Dans sa décision, la Cour d’appel a confirmé à la fois la réduction d’amende imposée à l’entreprise et l’annulation des peines d’emprisonnement des administrateurs. Ce faisant, elle a également énoncé les principes suivants qui s’appliquent à la détermination des peines en vertu de la LSST :
- l’emprisonnement constitue une peine importante en vertu de la LSST qui doit être réservée aux infractions graves;
- l’emprisonnement ne constitue pas un substitut à une amende, quelles que soient les difficultés financières de l’accusé;
- même les personnes qui commettent une première infraction à la LSST peuvent être condamnées à une peine d’emprisonnement si cette infraction est suffisamment grave.
Selon la Cour d’appel, les manquements des administrateurs qui ont eu pour conséquence le décès de l’employé dans l’affaire New Mex étaient [traduction] « outrageux », et les administrateurs « ont fait preuve d’une grande inconscience en ignorant leurs obligations ». Malgré cela, l’imposition de peines d’emprisonnement aux administrateurs sur la seule base de leurs difficultés financières constitue une erreur de droit, et ces peines d’emprisonnement ne pouvaient donc pas être maintenues. Si les peines avaient été imposées pour punir le manquement des administrateurs aux exigences fondamentales de la LSST, elles auraient probablement été considérées comme [traduction] « parfaitement convenables » et auraient été maintenues. La Cour d’appel a également fait remarquer que l’amende de 50 000 $ imposée à l’entreprise, même si elle n’était pas manifestement inadéquate, représentait une amende [traduction] « peu sévère ».

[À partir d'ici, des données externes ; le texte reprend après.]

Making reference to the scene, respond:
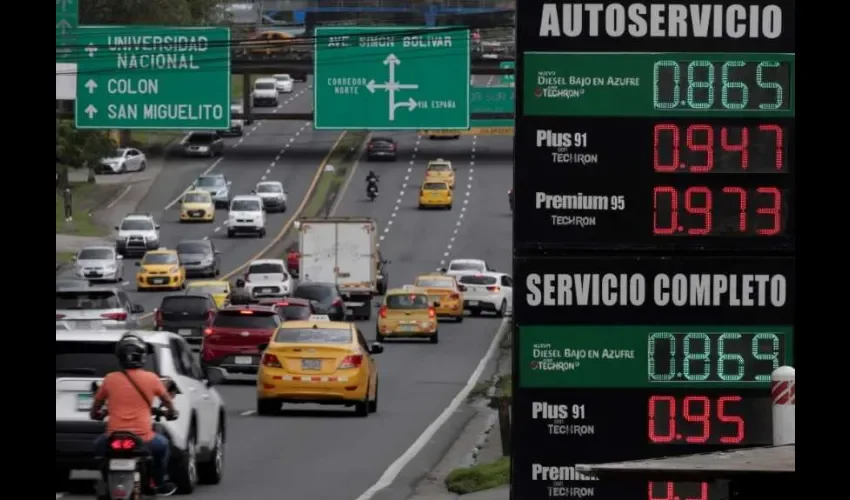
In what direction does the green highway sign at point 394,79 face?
toward the camera

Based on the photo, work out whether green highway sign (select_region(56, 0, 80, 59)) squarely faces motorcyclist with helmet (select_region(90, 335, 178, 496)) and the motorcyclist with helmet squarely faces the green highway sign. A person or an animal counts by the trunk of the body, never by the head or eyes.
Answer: yes

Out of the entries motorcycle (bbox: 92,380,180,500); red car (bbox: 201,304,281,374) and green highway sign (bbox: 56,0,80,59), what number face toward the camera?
1

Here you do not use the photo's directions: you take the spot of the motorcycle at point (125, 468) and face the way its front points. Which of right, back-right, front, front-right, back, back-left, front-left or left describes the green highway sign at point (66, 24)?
front

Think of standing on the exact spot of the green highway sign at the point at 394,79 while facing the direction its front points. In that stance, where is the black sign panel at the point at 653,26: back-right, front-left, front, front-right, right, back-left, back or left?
front

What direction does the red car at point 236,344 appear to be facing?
away from the camera

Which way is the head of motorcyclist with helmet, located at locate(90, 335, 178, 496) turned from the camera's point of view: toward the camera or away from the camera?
away from the camera

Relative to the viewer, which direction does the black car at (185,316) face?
away from the camera

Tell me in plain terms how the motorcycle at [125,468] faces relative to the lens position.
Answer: facing away from the viewer

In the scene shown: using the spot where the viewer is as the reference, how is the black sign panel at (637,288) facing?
facing the viewer

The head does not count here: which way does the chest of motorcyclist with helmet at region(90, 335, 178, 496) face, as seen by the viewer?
away from the camera

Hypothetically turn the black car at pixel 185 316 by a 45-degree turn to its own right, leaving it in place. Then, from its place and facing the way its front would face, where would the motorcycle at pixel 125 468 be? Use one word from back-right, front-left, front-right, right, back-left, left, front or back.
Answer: back-right

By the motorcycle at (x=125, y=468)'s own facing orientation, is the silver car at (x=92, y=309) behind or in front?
in front

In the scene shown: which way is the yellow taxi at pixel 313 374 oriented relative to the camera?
away from the camera

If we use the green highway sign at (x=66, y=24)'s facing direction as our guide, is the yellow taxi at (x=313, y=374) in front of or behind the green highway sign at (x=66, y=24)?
in front
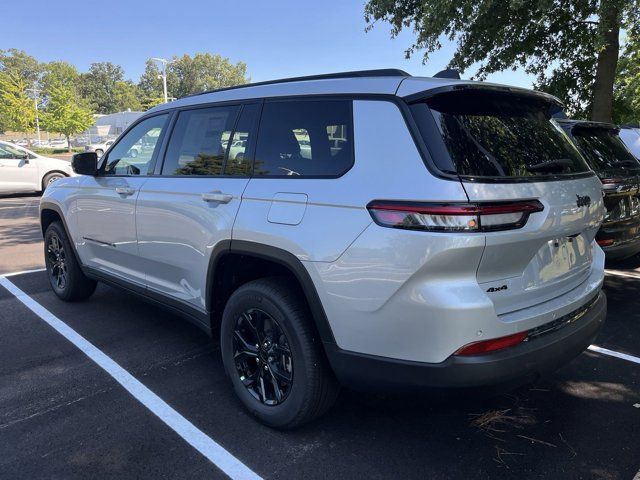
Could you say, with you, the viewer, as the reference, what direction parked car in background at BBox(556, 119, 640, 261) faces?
facing away from the viewer and to the left of the viewer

Pour les entreprises qui exercent des activités en Ontario, la décision rendue dans New Mex rappelle la sévérité des sanctions qui peuvent être imposées aux sociétés et à leurs administrateurs en cas d’infraction grave à la LSST. Ces infractions peuvent aller de l’omission de fournir de l’équipement et de la formation adaptés en matière de sécurité jusqu’au manquement à l’obligation d’assurer une protection adéquate contre la violence et le harcèlement au travail. Dans New Mex, la Cour d’appel établit un ensemble de règles de référence pour la détermination de ces sanctions et affirme également que toutes les options demeurent envisageables. Des peines d’emprisonnement sont possibles même en cas de première infraction et, selon la Cour d’appel, elles peuvent être particulièrement appropriées s’il est déterminé que les employeurs ont fait preuve d’un mépris évident pour la santé et la sécurité au travail.
Cependant, un principe de détermination de la peine demeure inchangé dans la foulée de l’affaire New Mex : l’intérêt primordial des tribunaux est d’assurer le respect de la LSST. Malgré ces nouveaux développements, les employeurs qui font le nécessaire pour se conformer à cette loi dès maintenant seront toujours en meilleure position s’ils se retrouvent eux-mêmes un jour devant un tribunal.